The report reveals a larger proportion of first home buyers can afford to access a smaller slice of available stock as house prices keep escalating. Until now, these stresses have largely revealed themselves in our major capital cities – but we are now seeing the same challenges infecting a host of regional and rental markets.
“The simple fact is pipelines have been strangled through unnecessarily complex and slow planning systems, and excessive regulation, all of which impact the price that home buyers pay,” said Shifman. “Many areas are now on the back foot when it comes to delivering sufficient supply due to lack of forward planning.“
The gap between supply and demand widened as far as 200,000 homes in the past decade, and we risk a repeat as Australia begins to again re-integrate itself to the world. The Government’s own forecasts show that once business-as-usual immigration and population settings return post-pandemic, demand is poised to rise to over 178,000 homes per year.
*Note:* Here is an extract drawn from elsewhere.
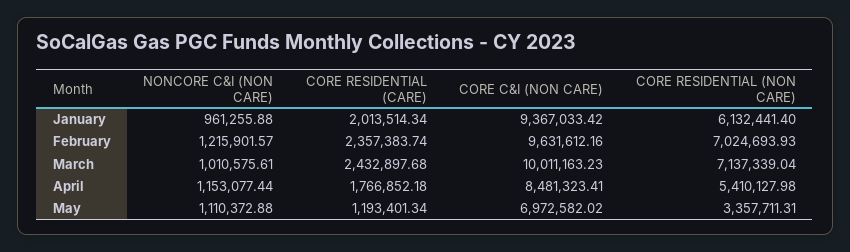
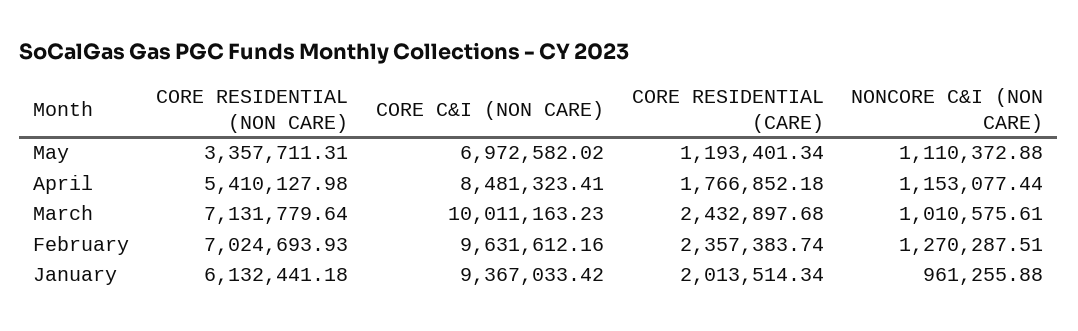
CORE RESIDENTIAL (NON CARE), January: 6132441.4 -> 6132441.18
NONCORE C&I (NON CARE), February: 1215901.57 -> 1270287.51
CORE RESIDENTIAL (NON CARE), March: 7137339.04 -> 7131779.64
Yet for the past 20 years we have averaged 142,700 new homes per annum in supply – with predictable consequences for affordability which UDIA has been warning about for years.
UDIA National is recommending a wholesale transformation of housing policy frameworks, with a dedicated focus needed on removing the barriers to housing supply.
This includes a new incentives-based model that:
- Sees independent and transparent housing targets, tied to population growth, set for each state and territory
- Makes financial incentives available to states and territories that meet the target, with the money to be recirculated into initiatives like enabling infrastructure essential to support housing production
- Ties the payments to actual performance, so the states and territories are only rewarded for delivering real outcomes that boost supply, rather than just the production of plans or strategies.
“The incentives model should be backed by independent league tables that showcase the performance of states and territories and deliver greater accountability,” Mr Shifman said.
“We need to bring urgency to the task of giving all Australians a shot at fulfilling the dream of home ownership,” he added.